**Fragmento seleccionado:**
..............................
Día: 20 de octubre a las 18:00 h
Lugar: Venta de los Gatos (Avda. Sánchez Pizjuán, 25)
Rogamos su difusión
Jacinto Martínez
LA VENTA DE LOS GATOS
En el camino que iba desde la Puerta de la
Macarena, hasta el monasterio de San Jerónimo, y que hoy es la Avenida Sánchez
Pizjuán, existió desde al menos el siglo XVIII una famosa venta llamada “La
Venta de los Gatos”, rodeada de hermosísimos árboles, y próxima a la orilla del
río, lo que mantenía aquel lugar siempre verde y placentero. Era lugar muy
frecuentado por el vecindario sevillano que acudía a aquel lugar las tardes de
los días de fiesta, a merendar y solazarse. Había columpios pendientes de las
ramas de los árboles, en donde solían jugar las mocitas, y por toda aquella
pradera se jugaba a la gallina ciega, a los escondites, o se cantaba al son de
la guitarra y se bailaba con acompañamiento de castañuelas. Era, en fin, como
una pequeña feria de abril, pero que duraba todo el año.
..............................
(Entradas de datos guardadas)

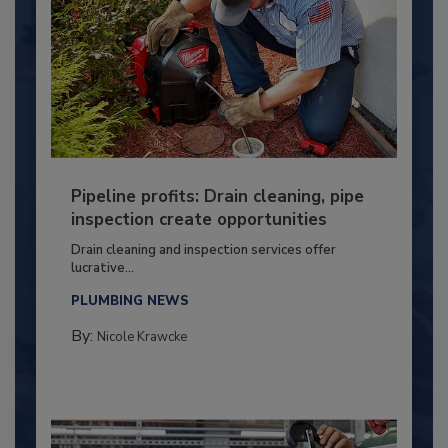
Pipeline profits: Drain cleaning, pipe
inspection create opportunities
Drain cleaning and inspection services offer
lucrative...
PLUMBING NEWS
By:
Nicole Krawcke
..............................
**Tareas:**
#1 Según el texto sobre la Venta de los Gatos, ¿qué avenida es hoy el camino que iba desde la Puerta de la Macarena hasta el monasterio de San Jerónimo?
#2 ¿Qué actividades hacían en aquel lugar, según el texto sobre la Venta de los Gatos, los sevillanos que acudían allí? Enumérelas todas.
#3 Continúe el texto sobre la Venta de los Gatos a partir de su última frase.
Las entradas proceden de otra fuente.

**Respuestas numeradas:**
#1 La Avenida Sánchez Pizjuán.

#2
- Merendar
- Solazarse
- Jugar en los columpios colgados de las ramas de los árboles
- Jugar a la gallina ciega
- Jugar a los escondites
- Cantar al son de la guitarra
- Bailar con acompañamiento de castañuelas

#3
Gustavo Adolfo Bécquer, el célebre poeta
del Romanticismo, estuvo en esa Venta de los Gatos, allá por el año 1854, y
cuenta que admirado de la belleza de una joven que estaba cantando en un
animado grupo de muchachas y muchachos, sacó su bloc y su lápiz, y en pocos
momentos hizo un pequeño retrato o apunte del rostro de la mocita,
regalándoselo después al novio de ella. Hablando con este supo que la muchacha
se llamaba Amparo, y que habiendo sido abandonada en la Casa Cuna, fue recogida
por el dueño de la Venta, padre del muchacho, quien la crió como a hija, y que
con el transcurso del tiempo, al hacerse mayor, habría brotado la llama del
amor en los corazones de los dos jóvenes, que pensaban casarse próximamente.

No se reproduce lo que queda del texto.